Bonanza!
March 16, 2013
OK, for those of you that don't remember, or didn't guess the names of the characters from the 1960's hit TV show called "Bonanza" that I posted yesterday, see below.
If it weren't for the modern cars and the telephone wires, this shot could have been taken "in the day" and in the era where Bonanza could have taken place. Converted to BW with Nik Effects Pro, Sepia tone added & vignette added.
For Smugger's that may not recall the TV series "Bonanza" here's snipits of what Wikipedia tells us:
The show Bonanza chronicles the weekly adventures of the Cartwright family, headed by the thrice-widowed patriarch Ben Cartwright (Lorne Greene). He had three sons, each by a different wife: the eldest was the urbane architect Adam Cartwright (Pernell Roberts) who built the ranch house; the second was the warm and lovable giant Eric "Hoss" (Dan Blocker); and the youngest was the hotheaded and impetuous Joseph or "Little Joe" (Michael Landon). Via exposition (Bonanza, "Rose For Lotta", premiere September 12, 1959) and flashback episodes, each wife was accorded a different ethnicity: English (Bonanza, "Elizabeth My Love"; episode #65) Swedish (Bonanza, "Inger My Love", episode #95) and French Creole (Bonanza, "Marie My Love", episode #120) respectively. The family's cook was the Chinese immigrant Hop Sing (Victor Sen Yung).

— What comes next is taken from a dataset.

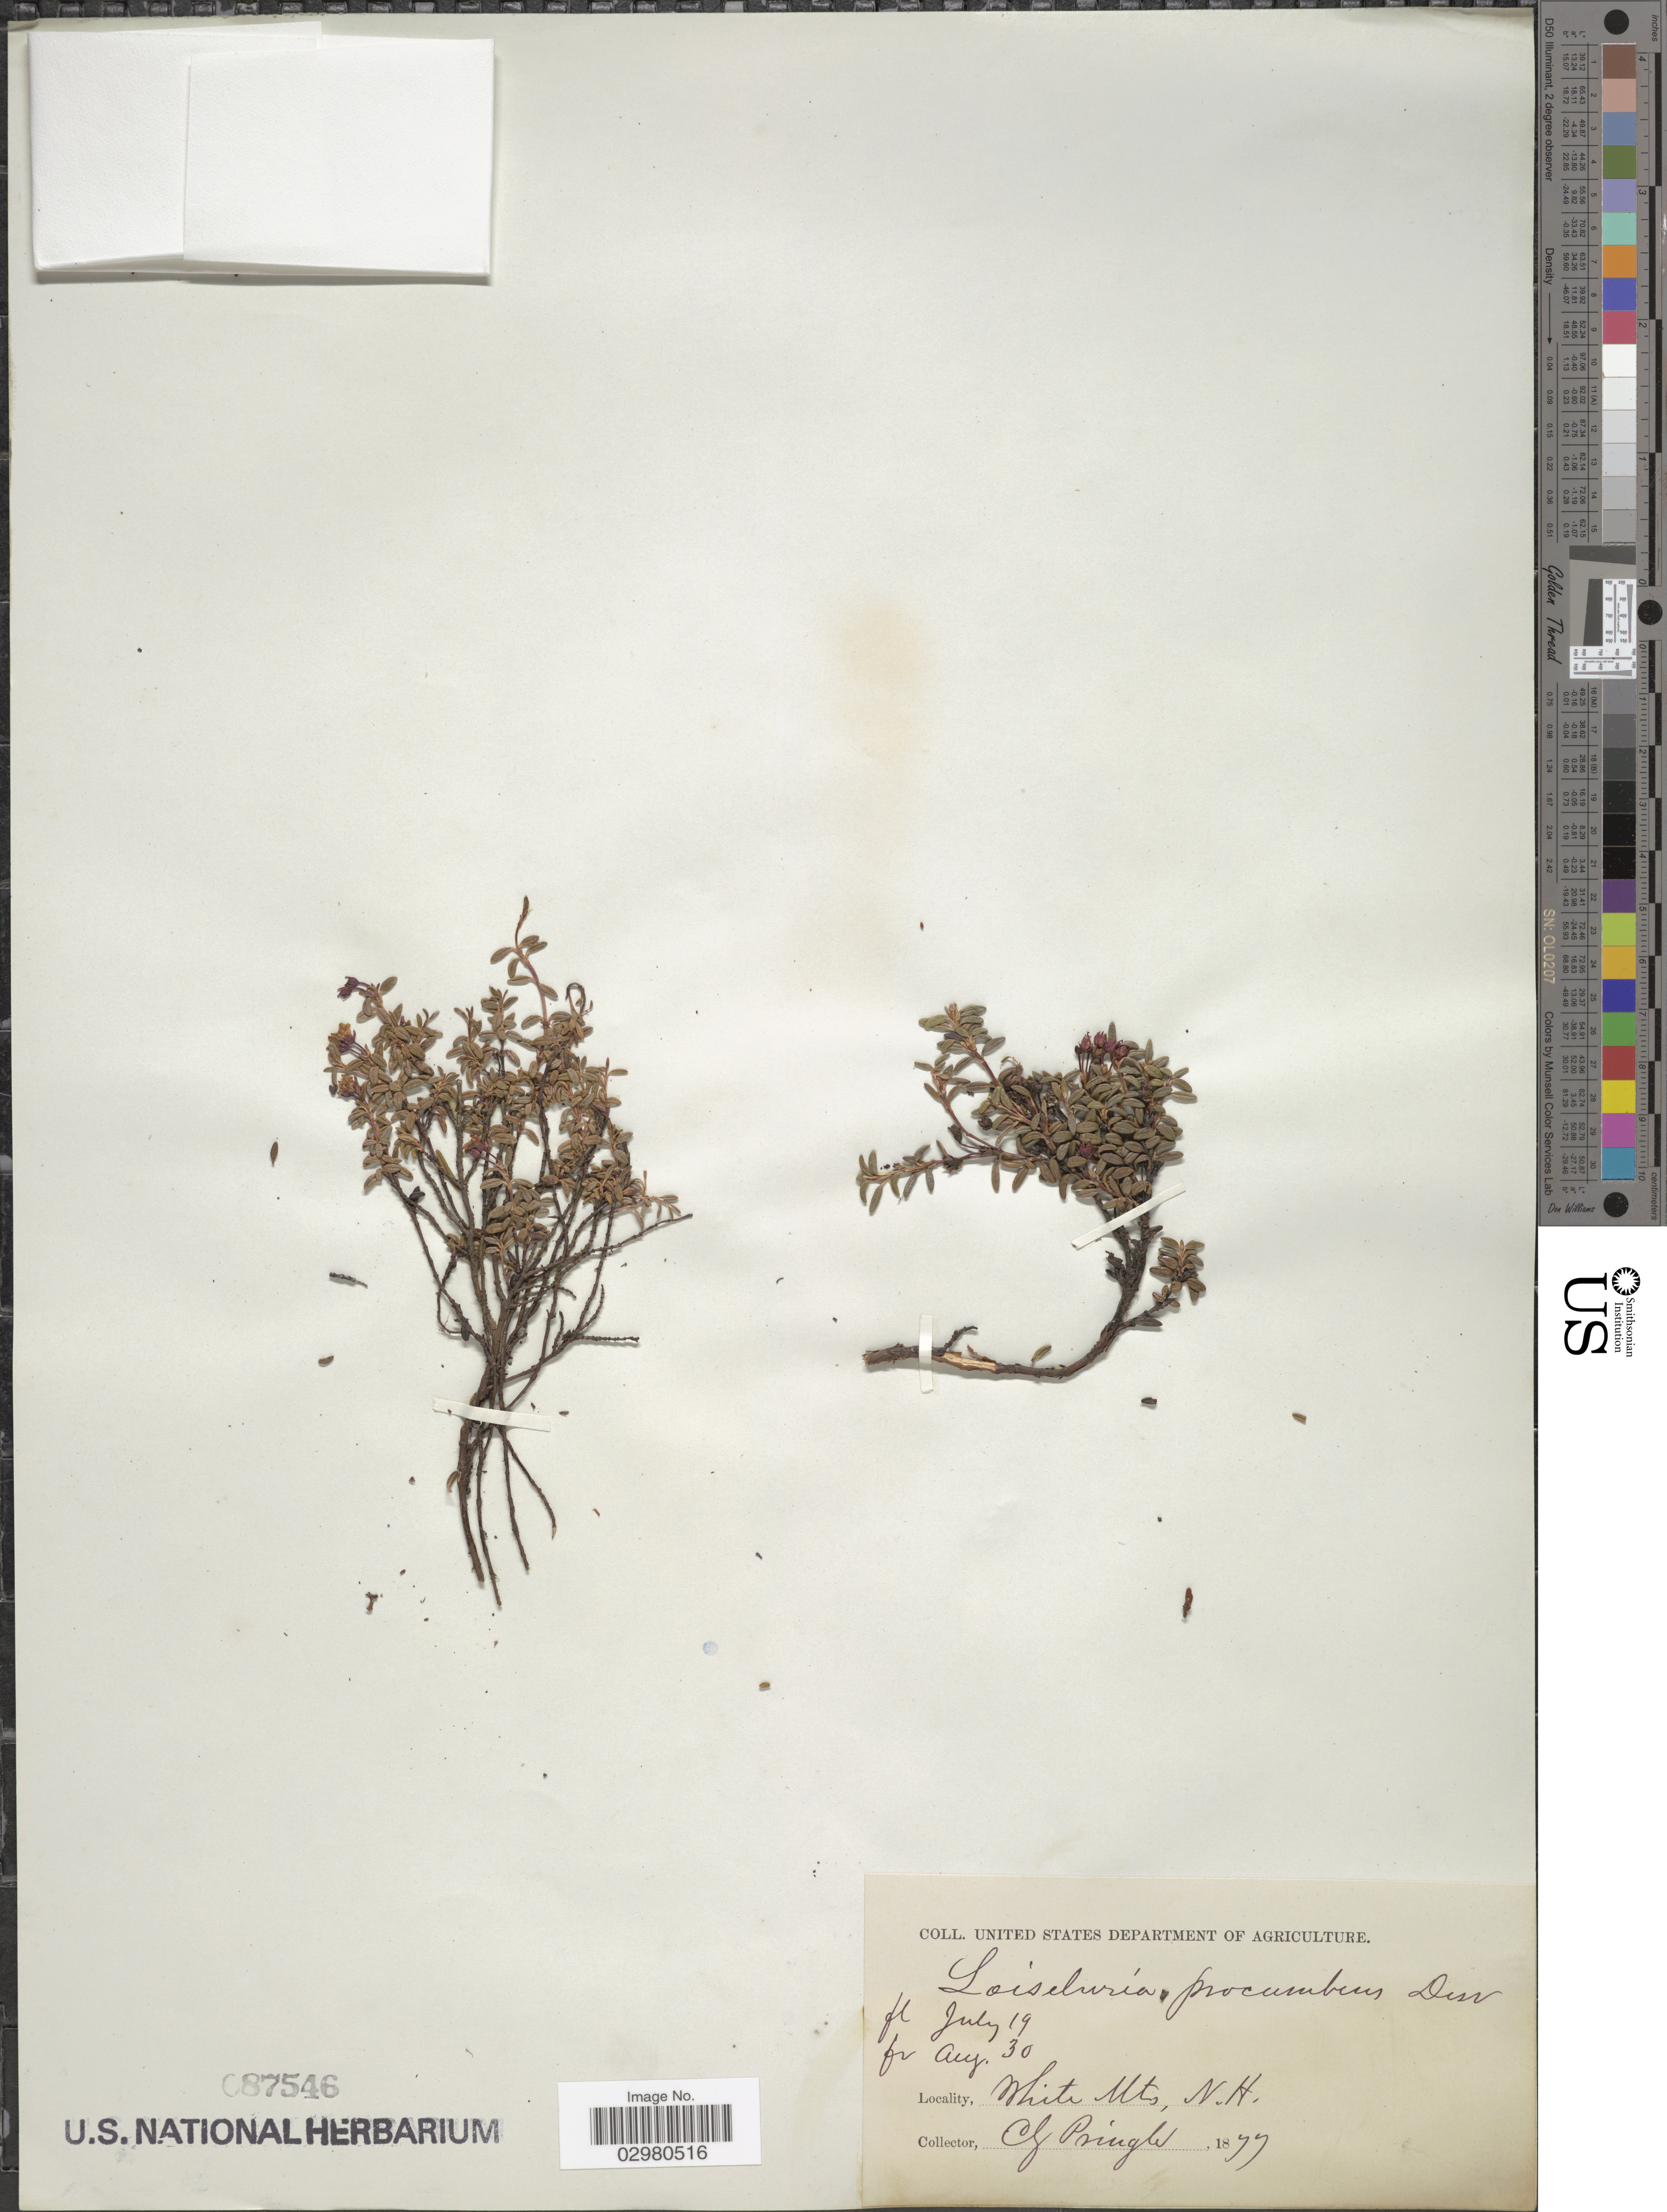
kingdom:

The family lived on a 600,000+ acre (937.5 square-mile) ranch called the Ponderosa on the eastern shore of Lake Tahoe in Nevada.[4] The vast size of the Cartwrights' land was quietly revised to "half a million acres" on Lorne Greene's 1964 song, "Saga of the Ponderosa." The ranch name refers to the Ponderosa Pine, common in the West. The nearest town to the Ponderosa was Virginia City, where the Cartwrights would go to converse with Sheriff Roy Coffee (played by veteran actor Ray Teal), or his deputy Clem Foster (Bing Russell).
Bonanza was considered an atypical western for its time, as the core of the storylines dealt less about the range but more with Ben and his three dissimilar sons, how they cared for one another, their neighbors, and just causes. "You always saw stories about family on comedies or on an anthology, but Bonanza was the first series that was week-to-week about a family and the troubles it went through. Bonanza was a period drama that attempted to confront contemporary social issues. That was very difficult to do on television. Most shows that tried to do it failed because the sponsors didn't like it, and the networks were nervous about getting letters", explains Stephen Battaglio, a senior editor for TV Guide magazine (Paulette Cohn, "Bonanza: TV Trailblazer", American Profile Magazine, p. 12, June 5, 2009).
Hope you enjoy reminising about the iconic show called Bonanza.
I hope you have a Bonanza of a day my friends!!